__TASK DETAILS__
Copy nothing but the lines below running from the line containing "[14] R. Buyya, A." through the line containing "Nandhini Arul, completed", both end lines included.

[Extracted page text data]
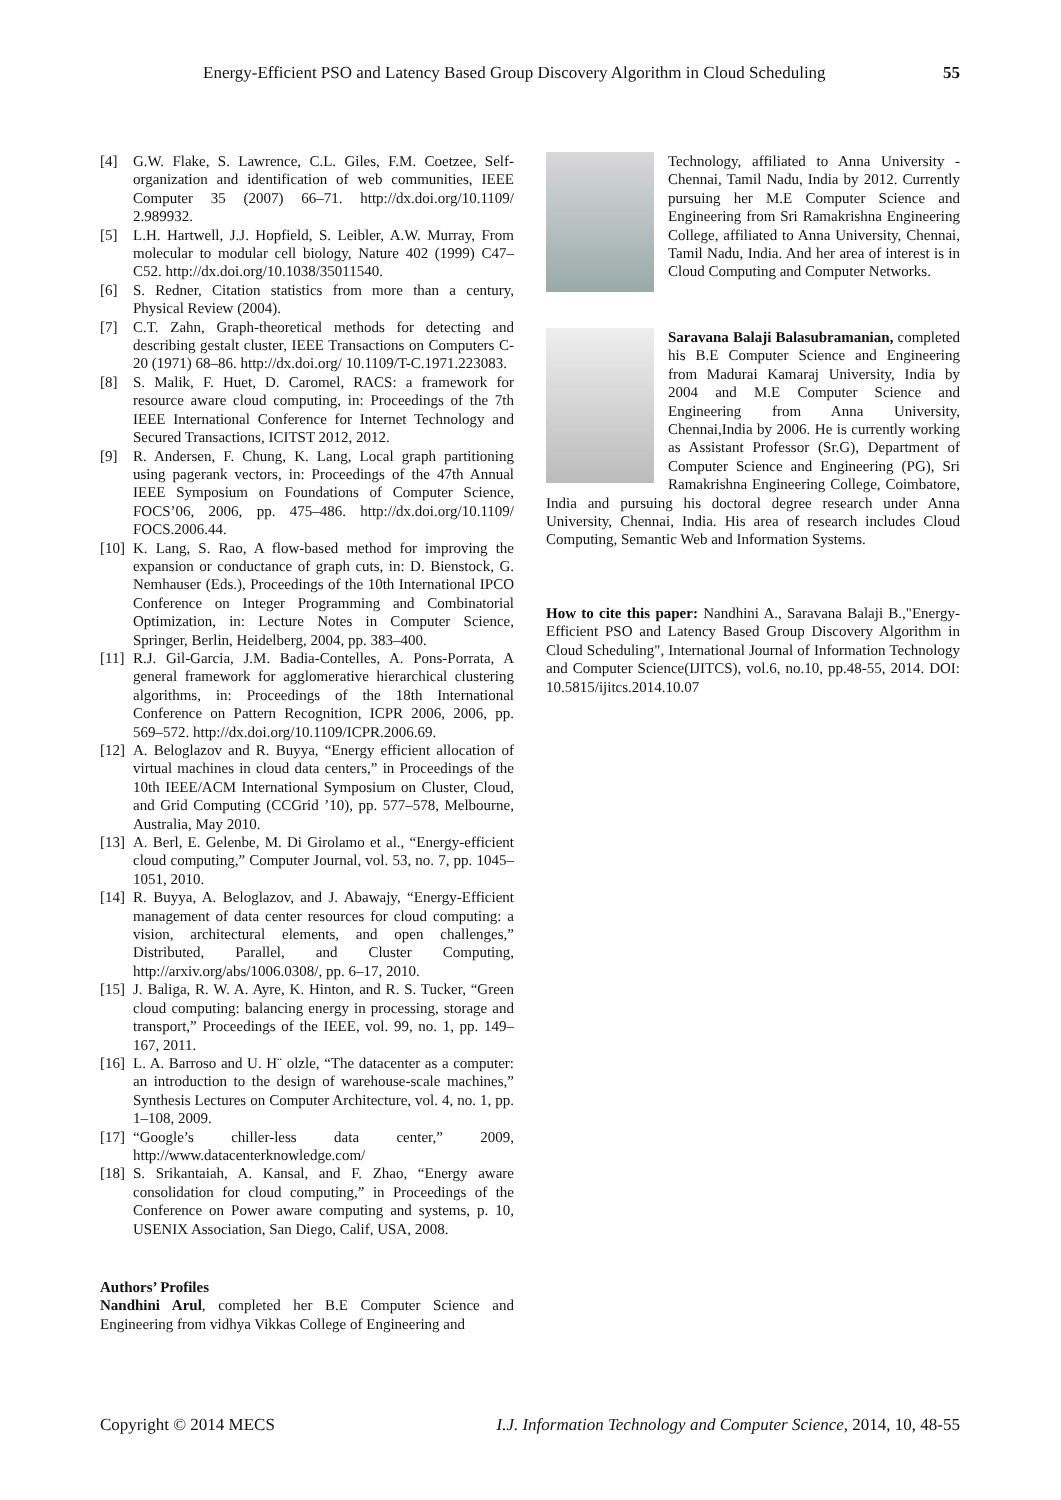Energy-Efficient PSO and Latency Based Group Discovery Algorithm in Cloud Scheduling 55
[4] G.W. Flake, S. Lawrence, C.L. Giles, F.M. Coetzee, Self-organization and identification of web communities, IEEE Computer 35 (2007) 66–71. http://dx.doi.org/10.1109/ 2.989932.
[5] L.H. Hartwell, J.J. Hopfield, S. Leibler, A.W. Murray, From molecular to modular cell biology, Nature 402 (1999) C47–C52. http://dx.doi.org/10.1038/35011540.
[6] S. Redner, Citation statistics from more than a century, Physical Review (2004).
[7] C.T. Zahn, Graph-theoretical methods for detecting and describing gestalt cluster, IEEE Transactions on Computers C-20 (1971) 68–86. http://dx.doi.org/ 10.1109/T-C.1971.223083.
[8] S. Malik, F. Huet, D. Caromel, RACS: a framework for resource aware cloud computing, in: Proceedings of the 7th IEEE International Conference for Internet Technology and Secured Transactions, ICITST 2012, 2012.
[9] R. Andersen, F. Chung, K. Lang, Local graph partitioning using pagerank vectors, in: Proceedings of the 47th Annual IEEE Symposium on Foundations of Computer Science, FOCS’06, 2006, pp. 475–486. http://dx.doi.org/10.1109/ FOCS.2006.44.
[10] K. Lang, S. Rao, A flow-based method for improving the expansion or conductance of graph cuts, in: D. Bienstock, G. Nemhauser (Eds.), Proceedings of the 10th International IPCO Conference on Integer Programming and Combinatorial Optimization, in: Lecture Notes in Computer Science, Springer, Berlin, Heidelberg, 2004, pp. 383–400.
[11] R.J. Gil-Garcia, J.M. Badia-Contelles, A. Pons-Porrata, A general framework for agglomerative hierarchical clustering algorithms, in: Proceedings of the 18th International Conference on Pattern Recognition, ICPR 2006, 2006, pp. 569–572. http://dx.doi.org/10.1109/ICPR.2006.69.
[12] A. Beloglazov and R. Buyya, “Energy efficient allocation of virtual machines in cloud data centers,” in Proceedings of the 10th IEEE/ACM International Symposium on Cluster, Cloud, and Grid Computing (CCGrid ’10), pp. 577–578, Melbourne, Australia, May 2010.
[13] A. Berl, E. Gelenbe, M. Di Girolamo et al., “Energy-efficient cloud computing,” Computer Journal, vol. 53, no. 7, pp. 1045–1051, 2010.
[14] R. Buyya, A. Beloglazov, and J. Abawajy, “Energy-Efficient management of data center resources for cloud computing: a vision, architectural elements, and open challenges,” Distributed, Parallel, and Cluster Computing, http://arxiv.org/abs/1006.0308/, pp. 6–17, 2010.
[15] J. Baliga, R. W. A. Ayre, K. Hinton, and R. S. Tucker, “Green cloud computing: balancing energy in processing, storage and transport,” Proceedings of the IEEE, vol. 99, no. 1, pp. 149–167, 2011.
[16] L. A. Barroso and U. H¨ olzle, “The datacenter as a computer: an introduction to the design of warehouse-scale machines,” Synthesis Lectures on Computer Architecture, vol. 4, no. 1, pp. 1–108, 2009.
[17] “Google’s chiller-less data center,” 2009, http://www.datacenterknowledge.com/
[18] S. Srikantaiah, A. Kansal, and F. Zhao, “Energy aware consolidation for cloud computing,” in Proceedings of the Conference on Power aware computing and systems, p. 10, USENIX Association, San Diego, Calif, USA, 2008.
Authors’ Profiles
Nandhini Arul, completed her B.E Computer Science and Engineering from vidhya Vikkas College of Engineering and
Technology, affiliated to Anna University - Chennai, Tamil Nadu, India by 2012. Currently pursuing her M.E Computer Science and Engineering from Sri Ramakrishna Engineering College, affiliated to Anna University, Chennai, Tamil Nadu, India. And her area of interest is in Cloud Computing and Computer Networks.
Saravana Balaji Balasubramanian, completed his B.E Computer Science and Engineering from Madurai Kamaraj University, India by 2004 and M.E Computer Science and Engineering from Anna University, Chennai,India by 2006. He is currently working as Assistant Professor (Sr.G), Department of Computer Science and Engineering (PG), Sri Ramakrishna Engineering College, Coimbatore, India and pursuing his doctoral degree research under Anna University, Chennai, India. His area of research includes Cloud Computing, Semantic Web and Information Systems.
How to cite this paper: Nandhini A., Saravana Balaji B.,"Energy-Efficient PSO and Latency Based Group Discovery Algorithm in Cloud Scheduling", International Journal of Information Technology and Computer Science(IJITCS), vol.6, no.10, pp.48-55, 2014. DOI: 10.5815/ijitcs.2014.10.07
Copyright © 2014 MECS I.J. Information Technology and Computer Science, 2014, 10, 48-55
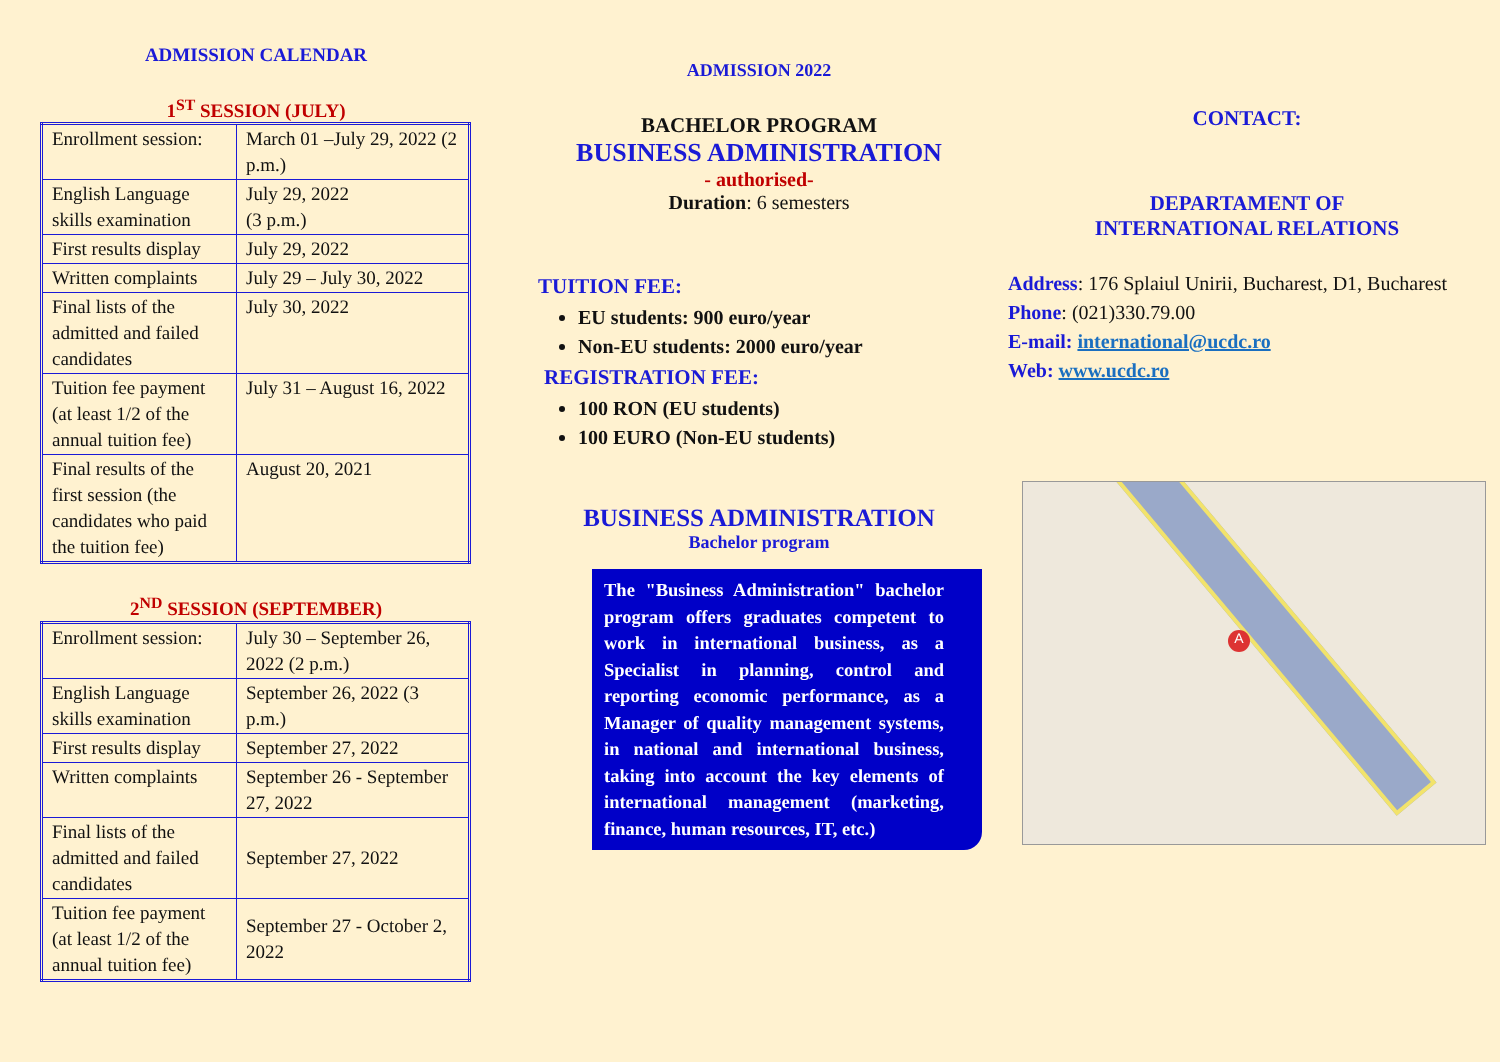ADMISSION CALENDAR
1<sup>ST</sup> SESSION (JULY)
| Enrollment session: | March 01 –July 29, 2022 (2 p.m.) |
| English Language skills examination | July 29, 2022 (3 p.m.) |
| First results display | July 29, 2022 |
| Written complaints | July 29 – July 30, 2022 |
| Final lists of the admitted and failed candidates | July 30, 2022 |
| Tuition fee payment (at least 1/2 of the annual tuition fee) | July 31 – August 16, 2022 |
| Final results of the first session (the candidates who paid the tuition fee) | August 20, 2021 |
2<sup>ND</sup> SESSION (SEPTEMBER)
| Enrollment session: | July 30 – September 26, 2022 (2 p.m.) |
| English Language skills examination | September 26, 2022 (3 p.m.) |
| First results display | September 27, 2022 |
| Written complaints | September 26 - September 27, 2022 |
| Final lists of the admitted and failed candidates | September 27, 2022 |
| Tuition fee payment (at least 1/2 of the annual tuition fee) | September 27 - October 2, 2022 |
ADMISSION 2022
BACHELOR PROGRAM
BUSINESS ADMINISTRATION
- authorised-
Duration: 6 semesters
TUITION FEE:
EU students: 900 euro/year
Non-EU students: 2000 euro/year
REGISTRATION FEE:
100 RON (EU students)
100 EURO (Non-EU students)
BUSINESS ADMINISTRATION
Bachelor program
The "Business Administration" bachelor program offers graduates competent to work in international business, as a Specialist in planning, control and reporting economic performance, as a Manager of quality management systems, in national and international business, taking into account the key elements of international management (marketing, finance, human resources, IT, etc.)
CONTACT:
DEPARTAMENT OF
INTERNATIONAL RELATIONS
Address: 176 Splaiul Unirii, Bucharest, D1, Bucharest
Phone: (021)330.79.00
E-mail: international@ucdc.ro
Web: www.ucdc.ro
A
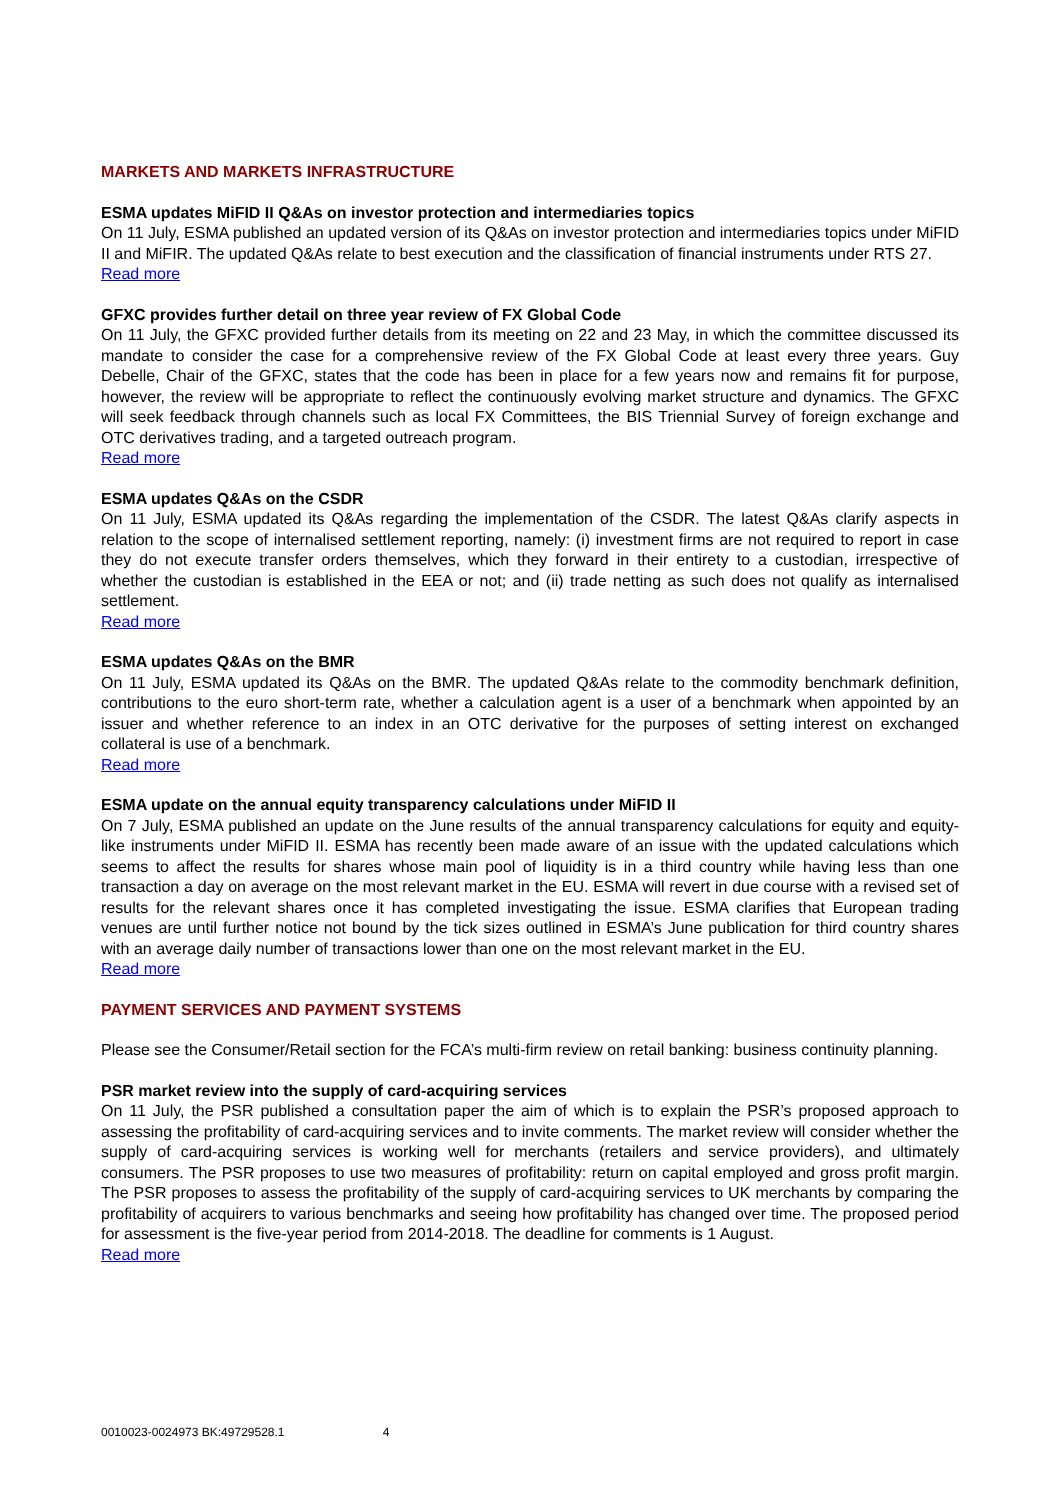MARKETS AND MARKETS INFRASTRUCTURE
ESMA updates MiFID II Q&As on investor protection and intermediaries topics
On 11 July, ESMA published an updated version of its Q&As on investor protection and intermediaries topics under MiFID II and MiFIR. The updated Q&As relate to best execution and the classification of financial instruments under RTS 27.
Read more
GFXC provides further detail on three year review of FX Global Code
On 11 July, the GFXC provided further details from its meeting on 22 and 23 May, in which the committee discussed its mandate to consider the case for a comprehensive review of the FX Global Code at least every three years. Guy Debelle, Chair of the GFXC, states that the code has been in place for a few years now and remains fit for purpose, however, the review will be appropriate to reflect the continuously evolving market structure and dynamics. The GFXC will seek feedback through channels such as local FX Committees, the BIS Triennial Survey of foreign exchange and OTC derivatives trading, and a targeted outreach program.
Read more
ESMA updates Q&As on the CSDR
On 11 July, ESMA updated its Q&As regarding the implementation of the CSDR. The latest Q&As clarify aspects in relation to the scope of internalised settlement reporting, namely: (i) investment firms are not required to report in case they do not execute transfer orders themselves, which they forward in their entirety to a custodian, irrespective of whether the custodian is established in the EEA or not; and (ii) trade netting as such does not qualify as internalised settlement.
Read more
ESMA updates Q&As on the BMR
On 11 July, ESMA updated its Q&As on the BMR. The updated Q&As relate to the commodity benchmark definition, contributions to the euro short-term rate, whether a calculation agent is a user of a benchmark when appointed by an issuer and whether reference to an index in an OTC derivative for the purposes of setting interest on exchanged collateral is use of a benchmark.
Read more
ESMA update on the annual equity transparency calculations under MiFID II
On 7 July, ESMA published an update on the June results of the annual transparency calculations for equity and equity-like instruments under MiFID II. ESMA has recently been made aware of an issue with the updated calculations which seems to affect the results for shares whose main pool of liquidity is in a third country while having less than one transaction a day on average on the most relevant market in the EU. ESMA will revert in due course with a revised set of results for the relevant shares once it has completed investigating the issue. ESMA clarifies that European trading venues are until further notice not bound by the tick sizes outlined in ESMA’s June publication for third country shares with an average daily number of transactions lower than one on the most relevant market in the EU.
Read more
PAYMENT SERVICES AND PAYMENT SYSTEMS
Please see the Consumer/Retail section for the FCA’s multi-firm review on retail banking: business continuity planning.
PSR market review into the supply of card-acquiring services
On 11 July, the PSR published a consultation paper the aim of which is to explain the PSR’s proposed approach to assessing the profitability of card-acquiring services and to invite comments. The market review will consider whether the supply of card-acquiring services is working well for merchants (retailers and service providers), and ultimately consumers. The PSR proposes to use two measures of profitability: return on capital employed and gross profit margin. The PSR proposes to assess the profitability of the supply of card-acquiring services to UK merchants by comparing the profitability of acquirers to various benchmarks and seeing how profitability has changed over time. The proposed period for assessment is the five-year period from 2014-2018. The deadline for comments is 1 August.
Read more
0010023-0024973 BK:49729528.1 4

__REPLY TO THE EXERCISE__
[14] R. Buyya, A. Beloglazov, and J. Abawajy, “Energy-Efficient management of data center resources for cloud computing: a vision, architectural elements, and open challenges,” Distributed, Parallel, and Cluster Computing, http://arxiv.org/abs/1006.0308/, pp. 6–17, 2010.
[15] J. Baliga, R. W. A. Ayre, K. Hinton, and R. S. Tucker, “Green cloud computing: balancing energy in processing, storage and transport,” Proceedings of the IEEE, vol. 99, no. 1, pp. 149–167, 2011.
[16] L. A. Barroso and U. H¨ olzle, “The datacenter as a computer: an introduction to the design of warehouse-scale machines,” Synthesis Lectures on Computer Architecture, vol. 4, no. 1, pp. 1–108, 2009.
[17] “Google’s chiller-less data center,” 2009, http://www.datacenterknowledge.com/
[18] S. Srikantaiah, A. Kansal, and F. Zhao, “Energy aware consolidation for cloud computing,” in Proceedings of the Conference on Power aware computing and systems, p. 10, USENIX Association, San Diego, Calif, USA, 2008.
Authors’ Profiles
Nandhini Arul, completed her B.E Computer Science and Engineering from vidhya Vikkas College of Engineering and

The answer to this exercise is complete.